Our results also showed declined serum ECP level and increased indices of pulmonary function after ICS therapy. A possible explanation for this could be that ECP may cause extensive injuries to the lungs and organ epithelium, airway epithelium shedding, and mucous plug in bronchus, which could consequently lead to airway hyper-responsiveness and ventilation disorders (Koh et al. 2007). SABA is able to inhibit the aggregation and activation of eosinophil and down-regulate IgE production and the secretion of ET-1 in the airways, thereby decreasing ECP release and suppressing the synthesis of nitric oxide (Walters and Walters 2000: Naureckas et al. 2005; Chipps et al. 2006).

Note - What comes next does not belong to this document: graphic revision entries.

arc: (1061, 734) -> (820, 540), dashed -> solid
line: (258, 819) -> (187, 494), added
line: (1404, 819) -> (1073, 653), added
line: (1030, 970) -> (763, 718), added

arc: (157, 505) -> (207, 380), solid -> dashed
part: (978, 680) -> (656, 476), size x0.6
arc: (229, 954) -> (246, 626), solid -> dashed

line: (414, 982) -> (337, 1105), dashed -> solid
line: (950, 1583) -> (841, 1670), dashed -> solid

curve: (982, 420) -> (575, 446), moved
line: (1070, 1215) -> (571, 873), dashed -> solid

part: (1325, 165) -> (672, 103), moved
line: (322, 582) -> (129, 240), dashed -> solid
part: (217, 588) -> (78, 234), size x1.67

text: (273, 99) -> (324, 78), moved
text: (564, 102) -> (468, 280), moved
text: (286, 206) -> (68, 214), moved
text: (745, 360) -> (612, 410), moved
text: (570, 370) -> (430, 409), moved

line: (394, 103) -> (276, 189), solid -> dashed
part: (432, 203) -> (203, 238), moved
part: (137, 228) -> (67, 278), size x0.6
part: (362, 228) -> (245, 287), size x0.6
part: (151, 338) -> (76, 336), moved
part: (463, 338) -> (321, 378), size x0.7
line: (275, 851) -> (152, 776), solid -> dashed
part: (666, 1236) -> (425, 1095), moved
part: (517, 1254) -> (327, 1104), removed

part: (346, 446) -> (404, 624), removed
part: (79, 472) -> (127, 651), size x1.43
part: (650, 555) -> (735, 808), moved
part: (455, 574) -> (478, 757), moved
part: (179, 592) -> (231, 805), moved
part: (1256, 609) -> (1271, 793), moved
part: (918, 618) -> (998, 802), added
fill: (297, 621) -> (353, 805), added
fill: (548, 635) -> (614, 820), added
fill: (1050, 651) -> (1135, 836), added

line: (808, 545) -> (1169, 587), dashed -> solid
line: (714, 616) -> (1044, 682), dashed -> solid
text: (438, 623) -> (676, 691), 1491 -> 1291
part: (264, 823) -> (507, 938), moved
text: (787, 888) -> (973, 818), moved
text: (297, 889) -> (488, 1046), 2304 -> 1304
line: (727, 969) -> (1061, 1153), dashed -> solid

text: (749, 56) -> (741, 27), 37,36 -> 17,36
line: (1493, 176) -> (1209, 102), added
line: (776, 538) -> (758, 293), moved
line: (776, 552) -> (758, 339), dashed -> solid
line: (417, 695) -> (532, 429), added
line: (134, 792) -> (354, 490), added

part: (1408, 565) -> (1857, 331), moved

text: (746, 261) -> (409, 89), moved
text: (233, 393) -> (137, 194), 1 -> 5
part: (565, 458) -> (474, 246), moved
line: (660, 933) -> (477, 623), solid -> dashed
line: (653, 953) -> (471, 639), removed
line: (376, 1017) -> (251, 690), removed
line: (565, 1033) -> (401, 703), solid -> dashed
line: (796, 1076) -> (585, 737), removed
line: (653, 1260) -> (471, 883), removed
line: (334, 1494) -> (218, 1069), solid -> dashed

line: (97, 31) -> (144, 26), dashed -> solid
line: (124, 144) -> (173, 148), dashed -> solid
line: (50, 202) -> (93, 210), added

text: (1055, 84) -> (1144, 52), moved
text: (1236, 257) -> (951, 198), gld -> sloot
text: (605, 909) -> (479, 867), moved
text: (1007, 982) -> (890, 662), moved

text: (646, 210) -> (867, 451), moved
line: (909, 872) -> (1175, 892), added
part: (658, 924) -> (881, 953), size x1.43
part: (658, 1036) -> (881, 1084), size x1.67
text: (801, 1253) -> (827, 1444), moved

Thus, we proposed that serum levels of ECP could serve as a good potential indicator for evaluating the severity of asthma inflammation. It has been found in this study that the increased ECP was directly related to pulmonary hypofunction and asthma attack. In summary, our study revealed that the serum ECP could reflect the extent of EOS activation, which serves as an indication for the onset and severity of asthma. This may provide a basis for therapeutic regimen of BA. Furthermore, we hope that the detection of serum level of ECP could be used as a suitable reference for evaluating BA in children and ICS therapy protocols, and hopefully assist in more extensive management of diagnosis and treatment for asthma combined with pulmonary function tests.

Conflict of Interest

The authors declare no conflict of interest.